Sepe mi ricorda qualcuno

Le vie del Patriarcato hanno tutte lo stesso odore acre e portano nel tempio del possesso e dell'egoismo dove la puzza diventa nauseabonda.

L'indagato cardinal Sepe si dice pronto a collaborare (previo pagamento in nero? ahah), ma nei limiti del Concordato (mi puzza di "legittimo impedimento" o "leggittimo sospetto"); afferma inoltre che c'è troppa invidia (perchè mai chi fa un lavoro decente come milioni di italiani e chi ha tempo da dedicare a sè, a familiari e ad amici dovrebbe invidiare uno che si veste come se fosse sempre Carnevale, pur non potendo però festeggiare come a Rio?), che dopo il calvario c'è la resurrezione (se chiamiamo calvario fare affari immobiliari coi politici, la fila in posta cos'è? eheh), che sà un pò di "L'amore vince sempre sull'odio".

Con ciò non voglio dire che Sepe sia il fratello non riconosciuto di Berlusconi, anche perchè è brutto a livelli mastelliani, ma voglio cercare di mostrare le similitudini, fatte di giustificazioni, accuse e senso di superiorità derivante dall'alto, che uniscono i potenti di ogni specie.

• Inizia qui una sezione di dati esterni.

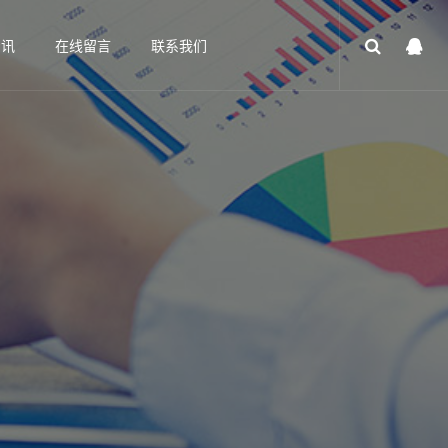
资讯
在线留言
联系我们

Chi possiede ricchezza e potere, in breve, non può esimersi dal mostrare la sua superiorità che non gli consente dunque di abbassarsi a livello dei comuni cittadini che in galera ci vanno subito..

8 commenti:

Alex ha detto...

Grazie, caro blogger, per le interessanti notizie e riflessioni che ci dai ogni giorno. Il tuo blog è nei miei preferiti. Grazie ancora :)

Alex

Dannox ha detto...

Ciao Alex, ma che bel commento, grazie mille!

Alex ha detto...

Hai solo twitter o ti trovo anche su facebook?

Dannox ha detto...

Aggiungimi su Twitter se ti va. Facebook lo sto usando di meno ed è più personale.

Alex ha detto...

Mi spiace ma a twitter non sono iscritto. :(
Vabbè...continuerò a cercarti qui.
Grazie ancora per quello che fai: spero che la caduta del regime parta proprio da Internet tramite gente come te.

Alex

Dannox ha detto...

eheh purtroppo il regime non è solo berlusconiano, è generale e permea le nostre vite da millenni e si perpetua con la religione dell'unico Dio (maschio e capo), con la famiglia e il patrimonio del pater familias, quindi con la proprietà privata per la quale tutti lottano.
Come si suol dire, il più onesto c'ha la rogna, eheh

Inneres Auge ha detto...

Ho riscontrato le medesime similitudini. Il potere genera potere e disprezzo delle regole. I cardinali sono potentissimi, anche se ci fanno credere che campino a pane, acqua e rosario..
Io li manderei a lavorare in mezzo a quelli del terzo mondo

Dannox ha detto...

E soprattutto il potere è impossibile da cestinare. Sarà sempre così. Non ci resta che ridere e deridere questi animali che si ingrossano sempre più.